The brilliant athletic feats on an NFL field are easy to see. You can’t misinterpret Nick Bosa tossing an offensive lineman aside en route to sacking the quarterback, or George Kittle performing a ballet act to stay in bounds for a touchdown catch.
But what’s not seen on Sundays — and what is rarely celebrated — is the level of discipline required to reach the highest level of the sport, specifically, the mental fortitude to separate the game’s good from the bad and to charge into the fray, full-speed.
It’s easy for us in the press box, in the stands, and watching on TV to ignore the realities of this game we watch religiously every week.
It’s impossible to do that as a player.
For them, being between the lines of the field means straddling the line between life and death.
“You can’t go out there and play this game timid,” Warner said.
That makes pushing aside the brutal reality of the sport a requirement, too.
Hamlin’s cardiac arrest challenged that mindset. It was a sobering moment for the whole league.
But on Sunday, the Niners were able to push the risk aside and play for the reward — the No. 2 seed in the NFC playoffs. They received some help in the morning from the Bills, who returned the opening kick of their game 96 yards for a touchdown.
“I saw it, and it lifted me up and gave me momentum going out there,” Niners fullback Kyle Juszczyk said.
Still, the reality of the sport wasn’t forgotten.
“We play a dangerous sport — every time we step out there,” 49ers running back Elijah Mitchell said. “You’re always going to have it in the back of your head, but it’s the sport you play — you just got to go out there and not think about it.”
“That’s what football is,” safety Talanoa Hufanga said. “Any snap you’re out there, anything can happen.

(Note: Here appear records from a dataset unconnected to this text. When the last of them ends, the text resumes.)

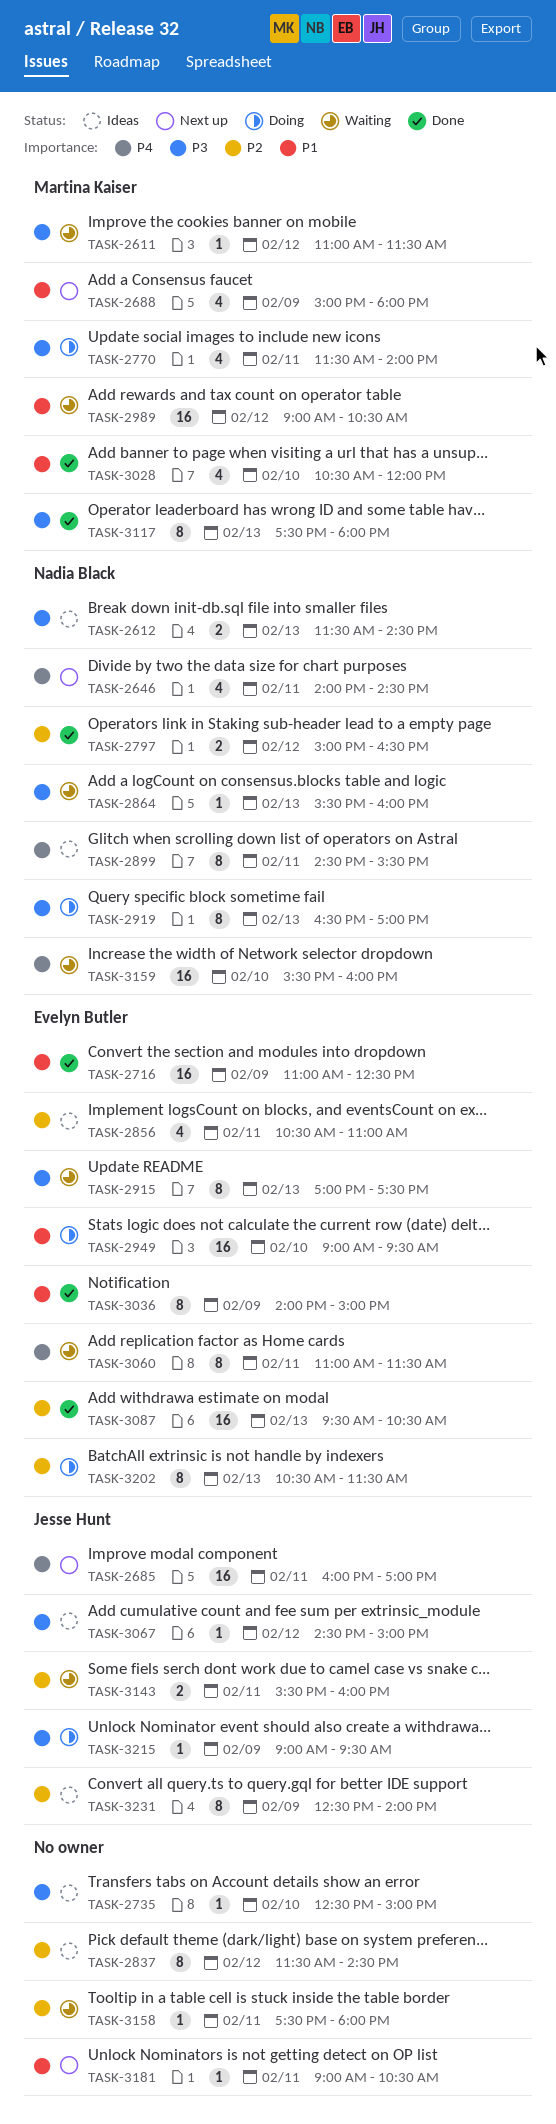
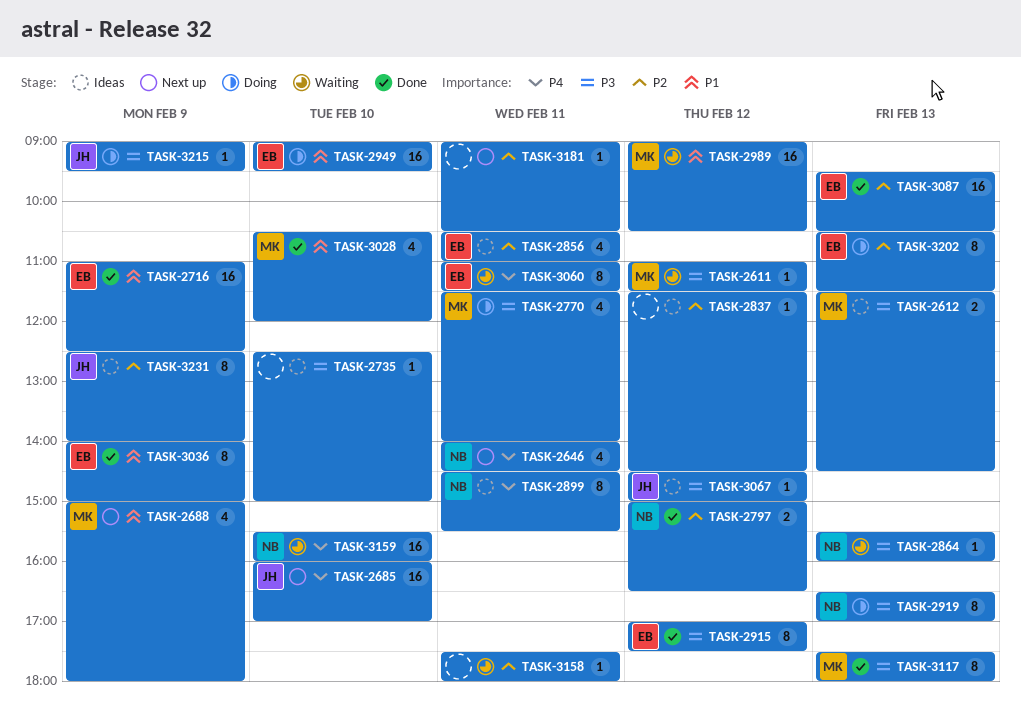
TASK-2612, owner: Nadia Black -> Martina Kaiser
TASK-2685, day: Feb 11 -> Feb 10
TASK-2837, estimate: 8 -> 1
TASK-2915, status: Waiting -> Done
TASK-2915, day: Feb 13 -> Feb 12
TASK-3143: present -> none
TASK-3181, priority: P1 -> P2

“We go out there and play this sport with a passion, with a love for it. That’s what you need to go out there and play freely. You never know when your last snap is going to be… We’re risking our lives [for] when we go out there. But if you play with a positive mindset, hopefully, things can be in your favor.”
No one comes out of the NFL in better condition than they entered. Football isn’t a contact sport — it’s a combat sport. It’s not just a dangerous game — it’s a degenerative one.

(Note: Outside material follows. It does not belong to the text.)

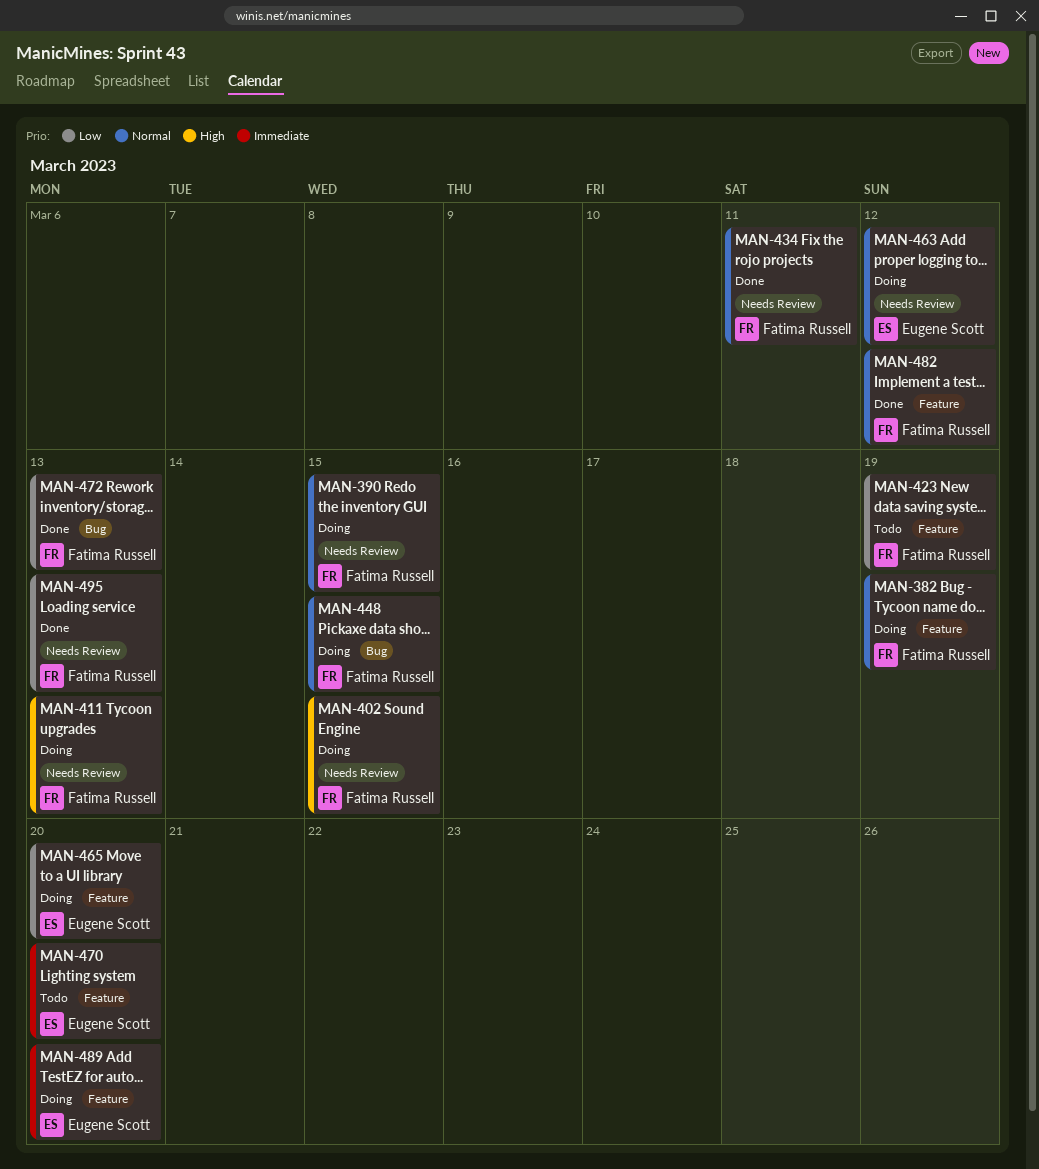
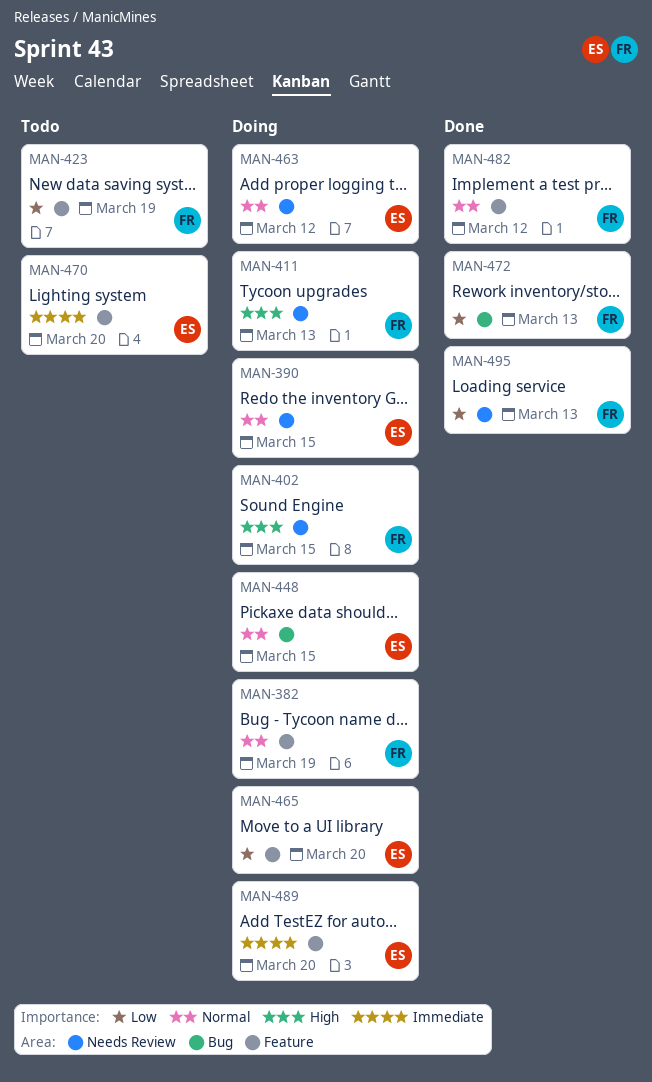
MAN-390, owner: Fatima Russell -> Eugene Scott
MAN-434: present -> none
MAN-448, owner: Fatima Russell -> Eugene Scott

Players being stretchered or carted off the field (all while the league’s television partners cut to commercial) is an uncountably frequent occurrence.
That’s why when Hamlin fell to the synthetic turf on Monday in Cincinnati, little was thought of the situation. It was just another injury.
And when it became apparent that the scenario was anything but ordinary, it was impossible not to think the absolute worst — that Monday was the day of reckoning that everyone knew, deep down, had been looming and inevitable for decades.
The truth lies somewhere in the middle.
Hamlin spent the early part of this week in critical condition in the hospital, fighting for his life. Yet his cardiac arrest seems to be something of a freak occurrence. It could have been the result of a hit to an exact part of the heart at the exact wrong time, measured in milliseconds.
Yes, football is likely the reason Hamlin nearly died. Yet in a sport where nearly every play ends in a collision, Hamlin’s incident seems to be the first time in modern NFL history that someone’s heart stopped following a hit.
How do you make sense of that?
The truth is, you don’t.
You push it to the side and play the game.